Global ratings agency Fitch has affirmed a stable outlook for the India information technology (IT) services sector in 2012 on account of its strong liquidity position, even though it warned that revenue growth of the segment may moderate this year.

Employee hiring increased in 2011 in anticipation of improving demand in the sector, resulting in higher wage costs; and thus negatively impacted EBIDTA (Earnings Before Interest Depreciation Taxes and Amortization) margins for the nine-month period ended December 2011. The moderation in revenue growth is likely to exert further margin pressures. The depreciating Indian rupee, which lost around 15% of its value against the US dollar during January-December 2011, is likely to provide some relief to the margins over the short-term as about 60% of Indian IT export contracts are USD-denominated. However, over the medium-term, some of the advantage may erode due to the increasing competition.
Fitch believes that the liquidity of the Indian IT services companies would remain comfortable in 2012, backed by their high cash balances, low debt levels and positive free cash flows from the recurring and critical nature of IT services. However, demand contraction due to a double-dip recession and /or any increase in M&A activity, large dividend payouts, share buybacks and/or an expansion in receivables periods are the key risks to liquidity.
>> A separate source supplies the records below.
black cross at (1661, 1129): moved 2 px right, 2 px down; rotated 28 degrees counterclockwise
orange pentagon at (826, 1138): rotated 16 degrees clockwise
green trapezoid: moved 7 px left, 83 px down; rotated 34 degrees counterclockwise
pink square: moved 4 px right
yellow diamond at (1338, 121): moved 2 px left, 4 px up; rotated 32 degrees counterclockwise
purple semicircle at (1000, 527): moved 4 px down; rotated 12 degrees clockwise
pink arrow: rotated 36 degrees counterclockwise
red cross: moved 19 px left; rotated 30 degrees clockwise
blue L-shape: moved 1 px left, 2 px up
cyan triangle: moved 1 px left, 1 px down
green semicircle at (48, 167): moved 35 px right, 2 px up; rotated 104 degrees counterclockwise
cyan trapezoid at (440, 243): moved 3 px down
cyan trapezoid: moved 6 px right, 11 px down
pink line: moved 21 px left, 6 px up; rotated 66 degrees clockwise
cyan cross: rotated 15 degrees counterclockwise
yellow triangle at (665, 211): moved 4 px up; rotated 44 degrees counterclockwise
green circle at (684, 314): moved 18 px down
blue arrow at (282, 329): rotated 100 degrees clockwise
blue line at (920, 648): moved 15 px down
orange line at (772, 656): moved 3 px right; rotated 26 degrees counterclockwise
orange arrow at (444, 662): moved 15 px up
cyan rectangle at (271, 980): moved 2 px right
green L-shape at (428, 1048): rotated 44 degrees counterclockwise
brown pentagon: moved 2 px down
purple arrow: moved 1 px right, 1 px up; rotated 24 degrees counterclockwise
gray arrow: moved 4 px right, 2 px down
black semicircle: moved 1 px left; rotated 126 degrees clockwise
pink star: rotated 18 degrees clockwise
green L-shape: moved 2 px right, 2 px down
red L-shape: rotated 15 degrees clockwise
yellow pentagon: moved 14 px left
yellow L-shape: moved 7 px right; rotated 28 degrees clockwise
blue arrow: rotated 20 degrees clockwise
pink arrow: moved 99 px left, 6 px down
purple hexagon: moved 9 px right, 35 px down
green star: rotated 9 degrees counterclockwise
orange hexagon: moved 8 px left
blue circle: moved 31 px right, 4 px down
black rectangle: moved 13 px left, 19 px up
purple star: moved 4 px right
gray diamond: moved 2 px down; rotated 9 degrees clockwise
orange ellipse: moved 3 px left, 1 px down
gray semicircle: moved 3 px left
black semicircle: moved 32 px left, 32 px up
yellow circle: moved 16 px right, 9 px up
The outlook could be revised to negative if there is a sustained decline in EBIDTA margins, leading to a reduction in liquidity. Factors that are likely to negatively impact EBIDTA margins are demand slowdown and /or increased competition, leading to price reductions. The ratings of individual companies could be adversely affected by event risks such as acquisitions and shareholder-friendly actions which would either drain liquidity or result in a material increase in debt levels. Any adverse change in the proportion of offshoring/outsourcing revenues due to regulatory developments could also affect the sector negatively.